Ворон не отозвался. Тишина болезненно натянулась.
– Прости, – шепнул Йен. – Да, мне и теперь больно. Локки никто не заменит.
– Тем более пора поквитаться! Полегчает.
– Не понимаю смысла слова «поквитаться». – Йен горько усмехнулся, – я не радуюсь мести. Для меня она камень. Но я сознаю, что не смогу идти вперед, пока не уберу этот камень.
– Ты устроен не так, как я. Мне нравится месть.
– А мне страшно, – Йен вздохнул. – Слишком много неучтенных случайностей. Мне бы еще хоть год… И главное – этот Бертран. Его нельзя подготовить, он откажется. И нечестно молча взвалить на его плечи груз.
– Почему нечестно? Его сам Кабан выбрал. Хотя я предпочел бы иного человека. Ты знаешь, кого из трех возможных.
– Нет. Тот изнутри сгнил.
– Тебе виднее.
Йен вспыхнул улыбкой и кивнул. Ворон знал эту особенность золотого человека: беспричинно – если смотреть со стороны и не знать о даре – привечать случайных людей и наоборот, резко отталкивать уважаемых, признанных всеми вокруг.
– Бертран окончательно обнищал, честь – штука невыгодная, – пробормотал Ворон, озираясь. – Ага, вижу. Он перебрался во-он туда. Ха! Люди скажут: из грязи в князи.
Кончик хлыста прорисовал скрытый ветвями контур дома-развалюхи, спрятанного за огромной ивой. Это дерево было прародителем здешнего рода ив. Младшие вежливо клонили головы к воде, а оно гордо раскинулось изумрудно-серебряной кроной о десяти стволах.

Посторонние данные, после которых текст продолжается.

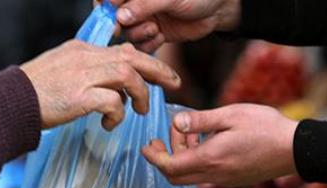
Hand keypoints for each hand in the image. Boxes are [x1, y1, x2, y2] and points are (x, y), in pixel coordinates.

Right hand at [21, 40, 180, 129]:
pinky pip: (113, 102)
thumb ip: (84, 72)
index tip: (158, 74)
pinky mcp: (80, 96)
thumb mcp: (60, 71)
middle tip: (174, 84)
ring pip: (128, 76)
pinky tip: (109, 124)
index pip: (122, 50)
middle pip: (133, 57)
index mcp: (82, 50)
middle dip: (158, 70)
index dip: (145, 62)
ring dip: (140, 95)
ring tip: (140, 111)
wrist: (8, 102)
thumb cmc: (32, 93)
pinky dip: (118, 114)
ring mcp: (83, 76)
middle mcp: (85, 58)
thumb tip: (109, 88)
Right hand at [109, 0, 240, 51]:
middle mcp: (137, 3)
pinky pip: (141, 44)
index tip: (114, 19)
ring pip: (128, 33)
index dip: (108, 9)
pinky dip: (148, 44)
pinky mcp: (154, 34)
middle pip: (116, 18)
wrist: (218, 8)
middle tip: (139, 26)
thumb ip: (144, 5)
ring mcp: (145, 19)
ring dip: (139, 35)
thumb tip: (121, 15)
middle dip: (126, 26)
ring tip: (155, 29)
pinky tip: (160, 37)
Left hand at [142, 104, 298, 186]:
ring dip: (183, 157)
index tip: (147, 145)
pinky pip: (206, 174)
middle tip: (165, 137)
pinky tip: (208, 141)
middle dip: (164, 158)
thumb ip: (200, 121)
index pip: (170, 167)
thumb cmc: (266, 128)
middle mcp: (214, 175)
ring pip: (191, 176)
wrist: (296, 150)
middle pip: (176, 177)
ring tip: (191, 132)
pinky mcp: (234, 179)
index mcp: (210, 159)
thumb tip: (176, 122)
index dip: (154, 157)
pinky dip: (198, 160)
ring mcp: (225, 180)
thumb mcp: (230, 115)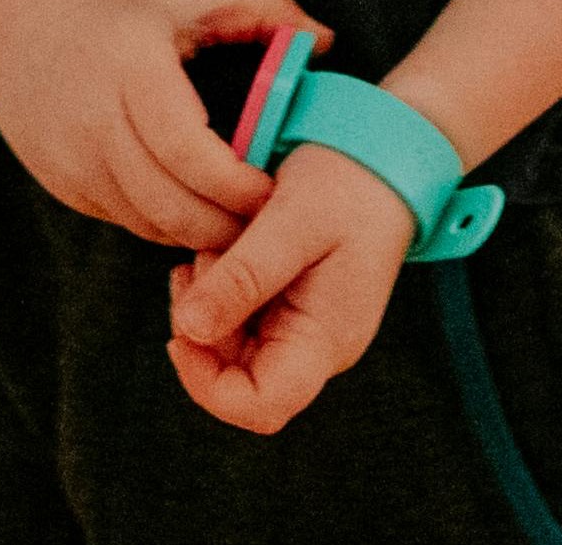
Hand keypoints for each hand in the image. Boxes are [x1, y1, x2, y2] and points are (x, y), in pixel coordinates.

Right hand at [0, 0, 309, 250]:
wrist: (10, 19)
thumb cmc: (114, 7)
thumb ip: (264, 9)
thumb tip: (326, 40)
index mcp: (132, 72)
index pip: (192, 153)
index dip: (240, 185)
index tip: (278, 189)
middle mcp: (94, 123)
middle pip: (173, 204)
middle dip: (229, 225)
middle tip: (273, 222)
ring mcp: (71, 161)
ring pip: (150, 223)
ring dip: (198, 232)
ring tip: (241, 222)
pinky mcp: (62, 184)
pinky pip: (126, 221)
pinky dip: (165, 224)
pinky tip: (195, 210)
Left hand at [164, 147, 413, 431]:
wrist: (381, 156)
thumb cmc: (346, 184)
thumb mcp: (290, 222)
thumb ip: (243, 278)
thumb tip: (188, 330)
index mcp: (326, 339)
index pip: (261, 406)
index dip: (207, 385)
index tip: (181, 332)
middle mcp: (317, 347)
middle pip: (240, 381)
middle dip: (204, 333)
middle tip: (201, 266)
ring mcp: (306, 330)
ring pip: (234, 351)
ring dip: (209, 307)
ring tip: (215, 248)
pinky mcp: (293, 309)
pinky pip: (242, 323)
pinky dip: (219, 294)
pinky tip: (220, 252)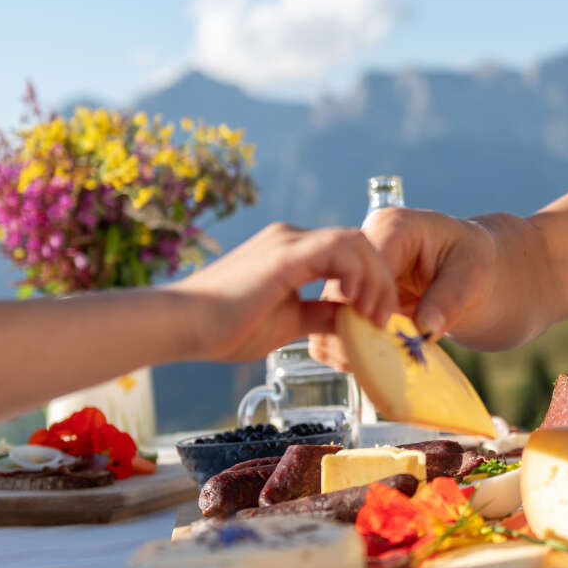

Йен замер, щурясь и отпуская повод из безвольных рук. Он не смог рассмотреть домик, он даже иву толком не видел сейчас, вглядываясь в иное – в человека, живущего здесь, его связи, и даже, наверное, его душу. «Опять улыбается, – отметил Ворон, украдкой наблюдая за Йеном. – Когда нет посторонних, он позволяет себе не прятать дар. Да, он видит мир иначе и радуется как дитя, найдя тех, кто не увяз в золотой паутине»…
– Главное состоится сегодня, я утвердился в решении. Зови всех, приступаем. Дай знак. – Йен договорил и выслал коня вперед.
Ворон привстал на стременах, высоко поднял хлыст и резко опустил: Лисенок следит за всадниками издали и не пропустит знак. А Йен… бросить его одного нельзя. Он бестолковый в житейском плане. Несется, словно в мире нет разбойников, бешеных собак, кротовьих нор… а также сплетен и этикета.